1.       A Bird Flew Through the Window of the Testing Room!  While everyone else completely freaked out about this, my student was able to remain calm and focused.  The proctors ended up giving the room 5 extra minutes to finish the test section, and my student ended up doing quite well!    

2.       The Proctor Messed Up the Timing.  This has happened a few times to my students over the years, and even happened to me once in high school.  The only recourses afterthis happens are to (A) complain to the proctor directly after the timing error, (B) complain to the test site administrator directly after the test is done, (C) complain directly to ACT or SAT, or (D) ACT or SAT will give you a credit to take the test another time free of charge.  Unfortunately, the damage is already done at this point.  The better thing to do is to make sure that a proctor timing error never happens in the first place.  Here are three ways to do all you can to prevent proctor errors:

  • Gently ask the proctor if he or she will be keeping time on a watch or a clock, and how often they will tell you when there is time remaining.  This subtle reminder certainly can’t hurt anything.  It can help in the sense that proctors are reading the instructions about timing as a script – sometimes they may not really be processing what they are reading.  By asking a polite question about timing before testing begins, you may be helping the proctor remember what he or she has to do.
  • Bring a watch.  How can you be sure that timing was off unless you keep time yourself? 
  • Take the test at a place that has been doing it a while.  Most of the proctoring errors my students have had have occurred at test sites where the ACT or SAT has not been administered very long.  The proctors are not familiar with the whole process, and they are more inclined to mess things up.  If you are not sure about how long a school has been administering the test at that center, call the school directly and they can likely tell you. 
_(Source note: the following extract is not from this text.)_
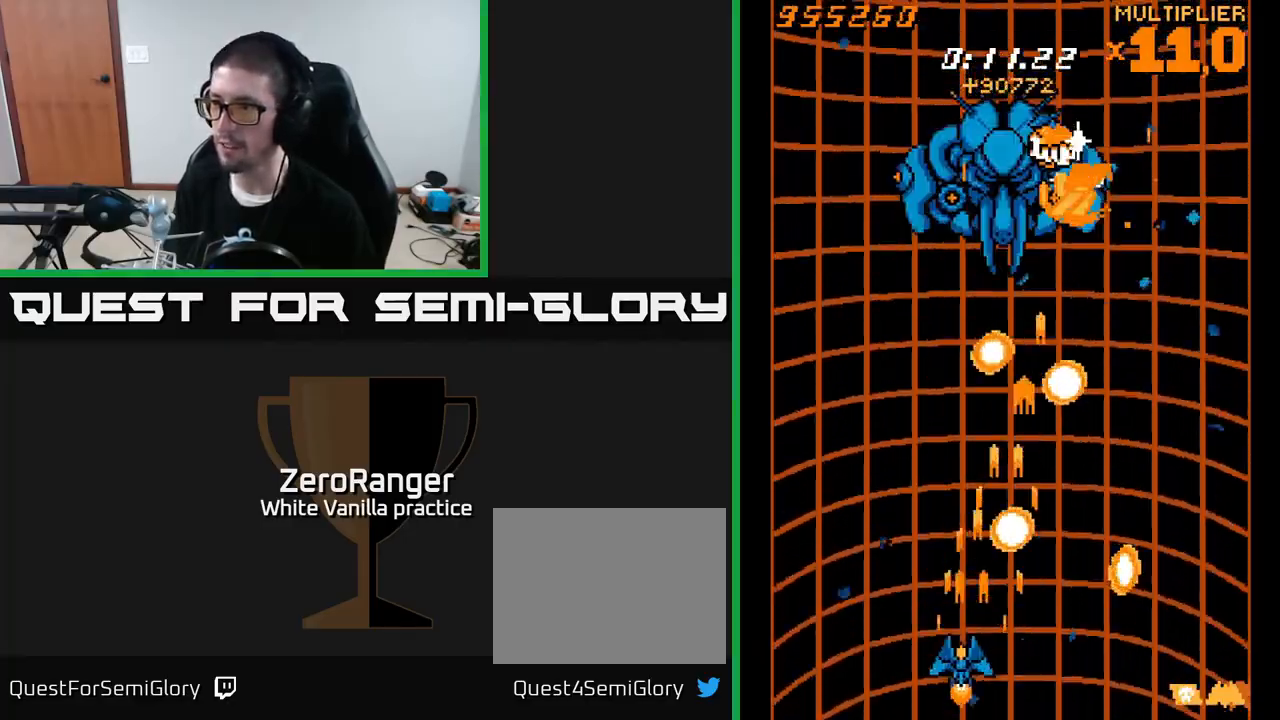
{"buttons": ["A", "DPAD_UP"], "right_stick": "center", "events": [[133, "DPAD_UP", "down"], [200, "DPAD_LEFT", "up"], [333, "DPAD_RIGHT", "down"], [367, "DPAD_RIGHT", "up"]]}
For an interesting article on how the SAT responded when their proctors made errors, read this New York Times piece:

3.       You are Accused of Cheating by the ACT or SAT.  Over all my years of teaching, I have only had one student have this happen.  He had a sizeable score improvement after we worked together, and based on reasons unknown to me, the ACT felt that he had cheated.  They offered him the opportunity to take the test again, but it was too late for him to do it again for his college application.  I don’t mean to alarm any of you, but I can assure you that having this happen is very, very  rare.  If your score is significantly different  from previous scores and if your scores are significantly out of line with your grades, it may raise some eyeballs, but the standard of proof is extraordinarily high.  The worst that seems to happen in a case like this is that you will have to retake the test. 
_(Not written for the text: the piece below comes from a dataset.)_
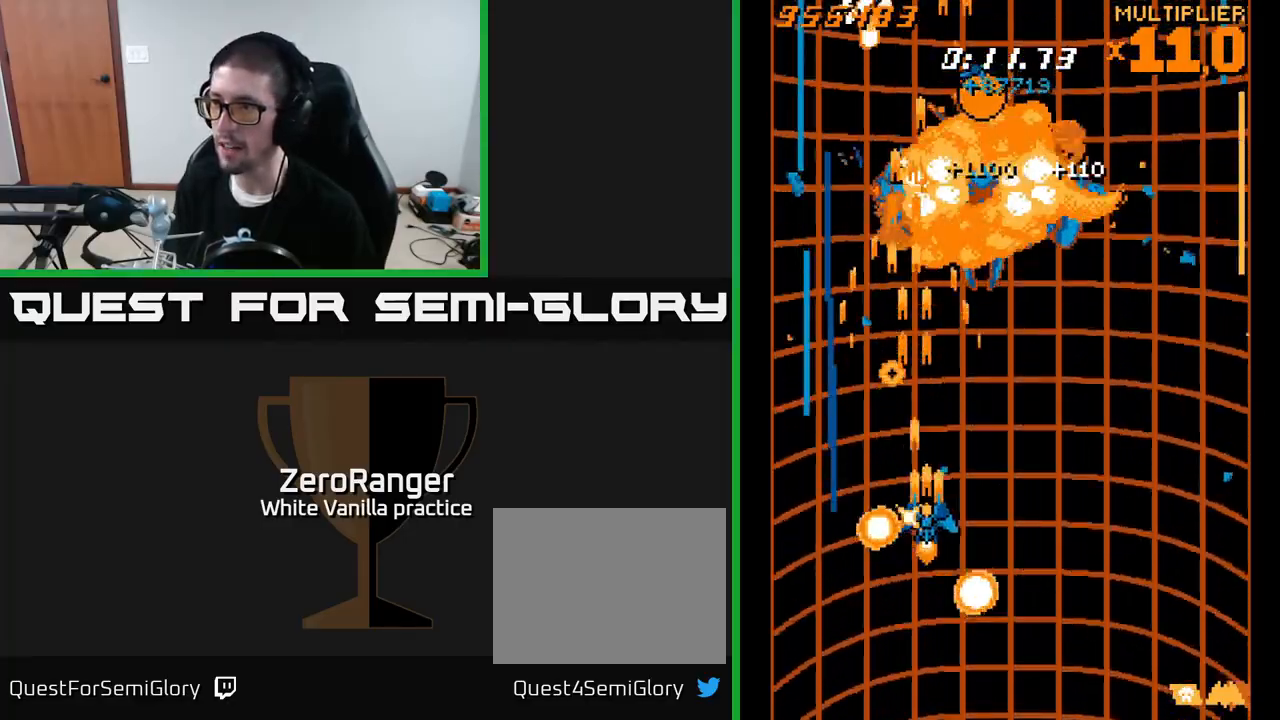
{"buttons": ["A", "DPAD_UP", "DPAD_LEFT"], "right_stick": "center", "events": [[17, "DPAD_RIGHT", "down"], [50, "DPAD_UP", "up"], [300, "DPAD_RIGHT", "up"], [300, "DPAD_UP", "down"], [350, "DPAD_LEFT", "down"]]}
4.       Your Batteries Run Out on Your Calculator.  I had this happen to a student in the spring of his Junior year on the ACT – he turned in his booklet before testing was over and cancelled his scores.  If this happens to you on the test, I would encourage you to keep on trying – most of the questions can be done without a calculator.  This is more the case on the ACT than the SAT, but is still applicable on both.  Prevent this from happening by putting in new batteries the night before the test, and also bringing a simple backup calculator. 

5.       You Have a Panic Attack While Testing.  This happened to a of mine student once, and she let it run its course and continued testing.  If this does happen to you, know that it will probably pass and just do your very best.  Prevent this from happening by mentally preparing for the test by addressing your test anxiety ahead of time:

6.       You Have a Small Desk.  There is nothing you can do about this once you are there.  You need to take care of this ahead of time by registering to take the ACT or SAT at a location where they provide larger desks.  The general rule is that high schools have larger desks and colleges have smaller ones. 
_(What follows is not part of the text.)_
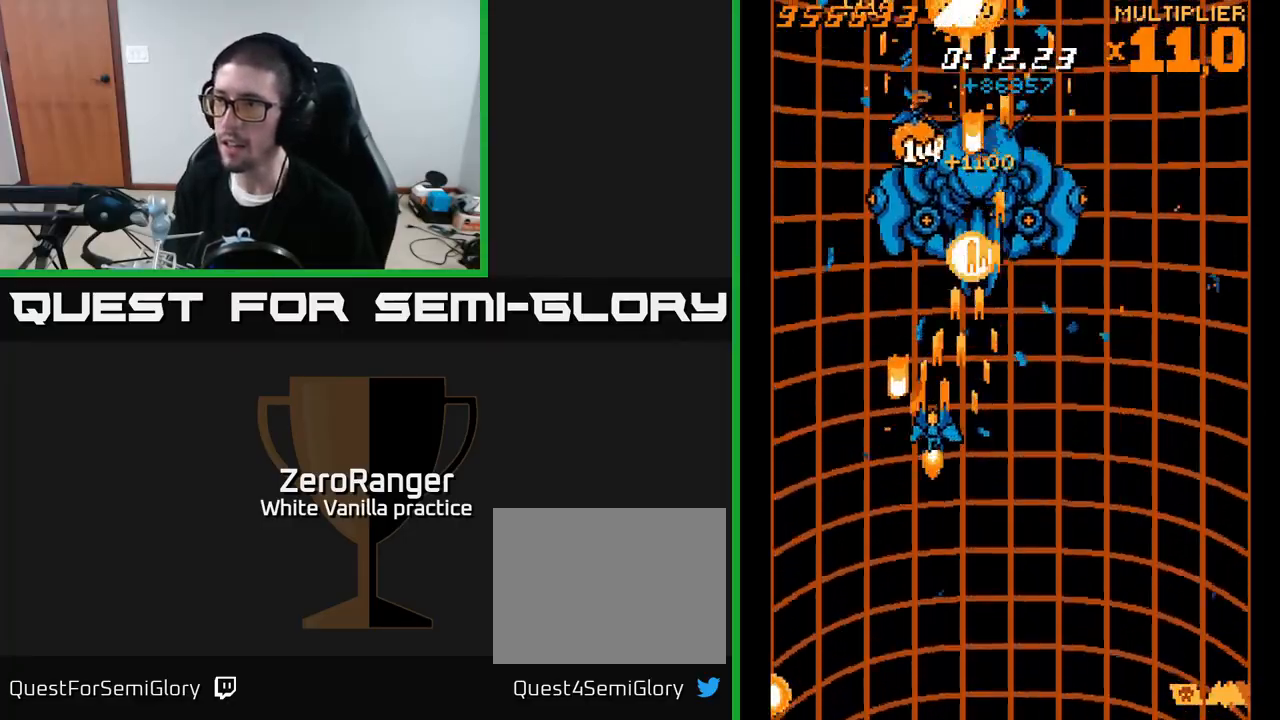
{"buttons": ["A", "L2", "DPAD_UP", "DPAD_LEFT"], "right_stick": "center", "events": [[50, "L2", "down"], [67, "DPAD_LEFT", "up"], [83, "DPAD_RIGHT", "down"], [83, "DPAD_UP", "up"], [200, "DPAD_RIGHT", "up"], [217, "DPAD_UP", "down"], [233, "DPAD_LEFT", "down"], [283, "DPAD_UP", "up"], [400, "DPAD_UP", "down"]]}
7.       You Have a Proctor on a Power Trip.  Usually, test proctors want to be left alone to read their novels.  On occasion, you will find a proctor who thinks it is their mission to intimidate test takers.  Just know that they have very little power to do anything other than to seem mean.  As long as you are not doing anything to cheat, such as going back and doing questions for a section that is already completed, you will have nothing to worry about. 

8.       There is a Distracting Student Right Next to You!  Some students are able to tune this out, but for those who can’t, there are two things you can do:  (A) ask the proctor if he or she can do something about it because it is distracting you and (B) bring earplugs to the test – just be certain that you are able to hear the proctor instructions. 

9.       The Testing Facility is Burning Hot or Way Too Cold!  You’re stuck with this unless you plan ahead.  Wear layers to the test so that you can adjust to the building temperature.

10.   You are Distracted by People Cheating.  Know that the SAT and ACT have rigorous measures in place to catch cheaters – for example, they can compare the answers of people sitting close to one another to see if there unusual patterns.  You are welcome to voice your concerns to the proctor or test site administrator, but ACT and SAT will allow you to contact them anonymously using this contact information found below:

How can you avoid problems like these in general? 

1.       Don’t wait until the last minute to take the test.  Take it in your junior year – please don’t wait until the fall of your senior year to take it, because you will have no time to retake it if there is a testing mishap. 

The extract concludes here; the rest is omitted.